Community gardens create real value every day, and that value is not always measured in ways that others can easily understand. Data helps garden leaders demonstrate impact, strengthen funding cases, inform decisions, and advocate more effectively.
Why this matters
Stories matter, and evidence matters too. In many systems, support depends on being able to show outcomes clearly. Without strong data, gardens may be undervalued even when their impact is obvious to the people closest to them.
Data makes the invisible more visible. It helps translate lived experience into language that funders, policymakers, and partners can recognize and respond to.
What great looks like
Useful data is practical, meaningful, and consistent. It focuses on what matters most and helps leaders answer important questions about participation, food production, environmental impact, well-being, volunteer engagement, and community benefit.
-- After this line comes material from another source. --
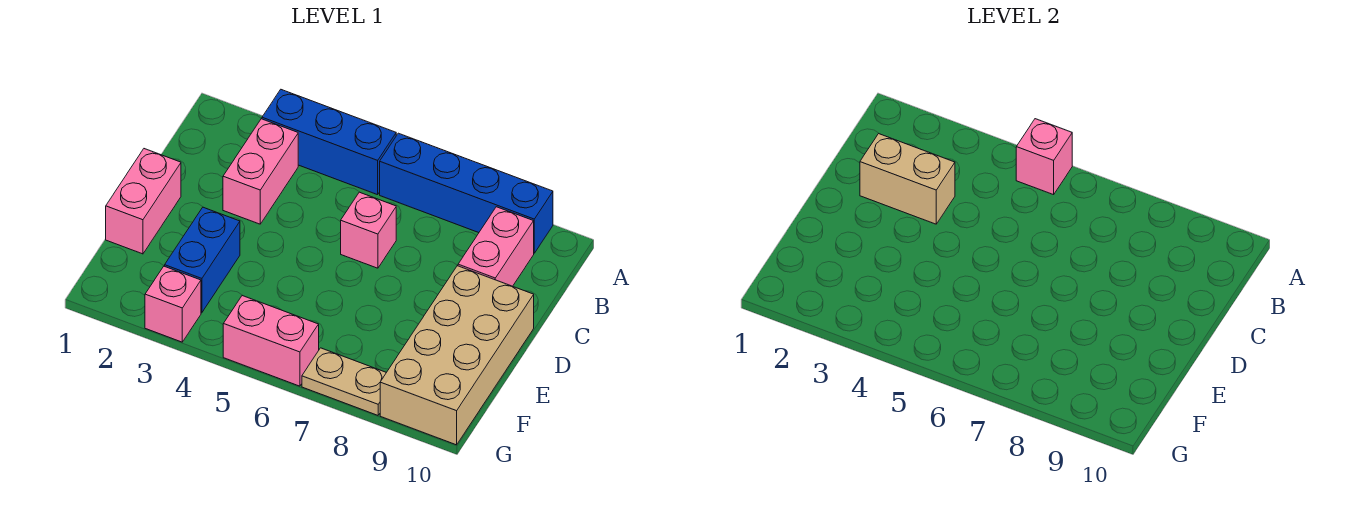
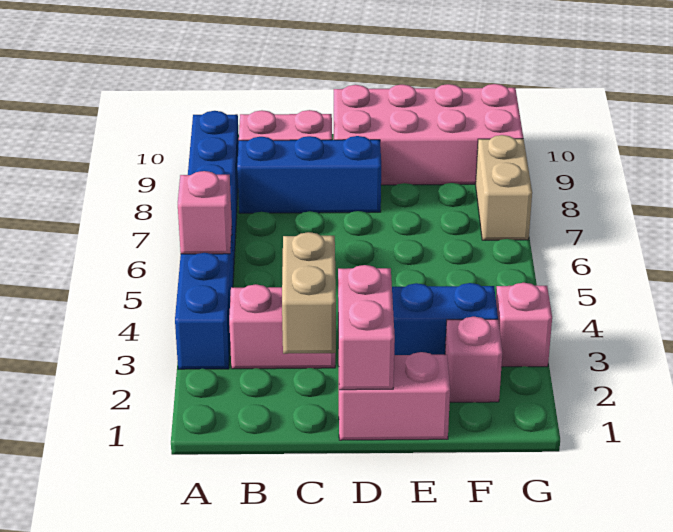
none -> blue 1x3 brick [237,136,381,213]
pink 1x1 brick [341,192,396,268] -> pink 1x1 brick moved to [445,317,502,402]
tan 2x4 brick [380,266,534,445] -> pink 2x4 brick [334,84,523,185]
pink 1x2 brick [223,295,319,386] -> pink 1x2 brick moved to [338,265,395,390]
tan 1x2 plate [302,348,386,415] -> tan 1x2 brick [476,135,532,240]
The goal is not to reduce gardens to numbers. The goal is to pair human stories with credible evidence.
Where gardens struggle
Some organizations are unsure what to measure. Others collect information that is inconsistent or too fragmented to be useful. Many know data matters and do not yet have the tools, systems, or capacity to gather it well.
What to start doing now
Start by identifying the outcomes you most need to demonstrate. Then choose a manageable set of measures you can collect consistently and use in meaningful ways.
Better data helps community gardens prove what their communities already know.